Sphinx is a documentation generator that exports beautiful documentation from Python docstrings. The exported documentation can then be uploaded to ReadTheDocs, a popular doc-hosting tool. Sphinx is one of the main reasons why I absolutely love writing documentation.
Ensuring that the application remains secure is critical. The next thing to check is if the PR maintains or improves the security of the project. You need to ensure that the changes do not increase the attack surface area or expose vulnerabilities. If the PR adds new dependencies, they could potentially be unsafe, in which case you might need to check the version for known exploits and update the dependencies, if necessary.
One of the renowned security analyzers for Python is Bandit. Also, if you use GitHub for hosting code, you should absolutely read this guide about setting up vulnerability detection and Dependabot for your codebase.
Once you set up vulnerability detection on GitHub, you’ll get notifications like this…
… with details about the vulnerability and PRs in your repositories that you can merge to patch them.
We’ve also recently talked about common security pitfalls in Python development and how you can secure your projects against them.
The final things to check are the performance and reliability of the code at scale. While these are undoubtedly key metrics, I put them on the bottom of the checklist because I believe well-planned, well-designed, and well-written code generally works well too.
An excellent way to have add some reliability to Python is to use type hinting and static type checking that can provide hints into possible errors before runtime. Python new native support for type-hints is primarily inspired by the Mypy syntax, which can be incrementally adopted in existing projects.
DeepSource is an automated code review tool that manages the end-to-end code scanning process and automatically makes pull requests with fixes whenever new commits are pushed or new pull requests.
Setting up DeepSource for Python is a quick, easy, no-fuss process. Just add a
.deepsource.toml file in the root of the repo, and immediately DeepSource will pick it up for scanning.

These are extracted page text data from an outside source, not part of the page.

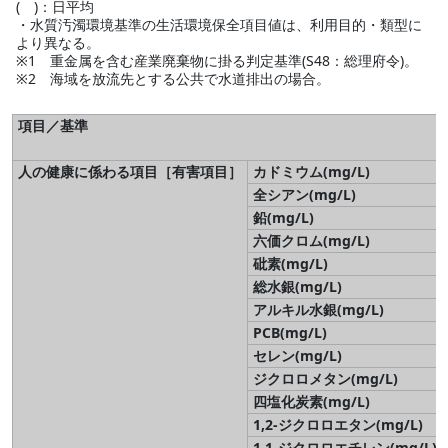
( )：日平均
・水質汚濁環境基準の生活環境保全項目値は、利用目的・類型に
より異なる。
※1 重金属を含む産業廃棄物に掛る判定基準(S48：総理府令)。
※2 海域を放流先とする公共で水道排出の場合。
項目／基準
人の健康に係わる項目［有害項目］
カドミウム(mg/L)
全シアン(mg/L)
鉛(mg/L)
六価クロム(mg/L)
砒素(mg/L)
総水銀(mg/L)
アルキル水銀(mg/L)
PCB(mg/L)
セレン(mg/L)
ジクロロメタン(mg/L)
四塩化炭素(mg/L)
1,2-ジクロロエタン(mg/L)
1,1-ジクロロエチレン(mg/L)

The scan will find scope for improvements across your codebase, make those improvements, and open pull requests for the changes it finds. I was blown away by the simplicity of the setup and the efficacy of their self-built code engine.
🙋♂️ Trivia: Did you know that DeepSource holds the distinction of being on OWASP’s curated list of source code analysis tools for Python?

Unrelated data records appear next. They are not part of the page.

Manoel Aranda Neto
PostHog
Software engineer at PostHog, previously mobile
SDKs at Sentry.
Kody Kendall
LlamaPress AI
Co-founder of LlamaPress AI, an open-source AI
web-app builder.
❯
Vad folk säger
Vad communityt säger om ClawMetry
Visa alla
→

Returning to my point about code reviews being educational and informative, I would also like to add that code reviews are time-consuming and resource-intensive. While each review takes time, the more in-depth and comprehensive ones consume even more.

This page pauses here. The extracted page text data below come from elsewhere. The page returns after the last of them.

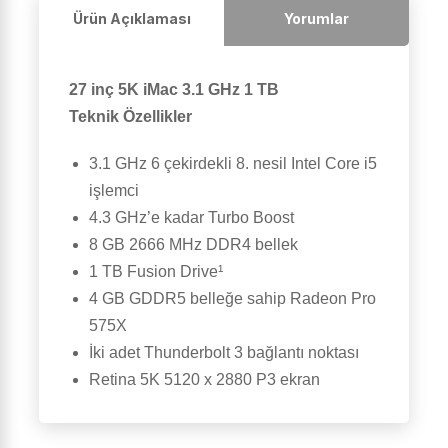
Ürün Açıklaması
Yorumlar
27 inç 5K iMac 3.1 GHz 1 TB
Teknik Özellikler
3.1 GHz 6 çekirdekli 8. nesil Intel Core i5
işlemci
4.3 GHz’e kadar Turbo Boost
8 GB 2666 MHz DDR4 bellek
1 TB Fusion Drive¹
4 GB GDDR5 belleğe sahip Radeon Pro
575X
İki adet Thunderbolt 3 bağlantı noktası
Retina 5K 5120 x 2880 P3 ekran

So each review must be as productive as possible. This is where all the tooling and automation efforts should be directed. By automating whatever can be automated, which is generally the mundane parts of the review, such as code style and formatting, we can allow devs to focus on the important stuff like architecture, design, and scalability.
I’ll leave you with a profound thought my mentor shared with me.
A good code review not only improves the code but the coder as well.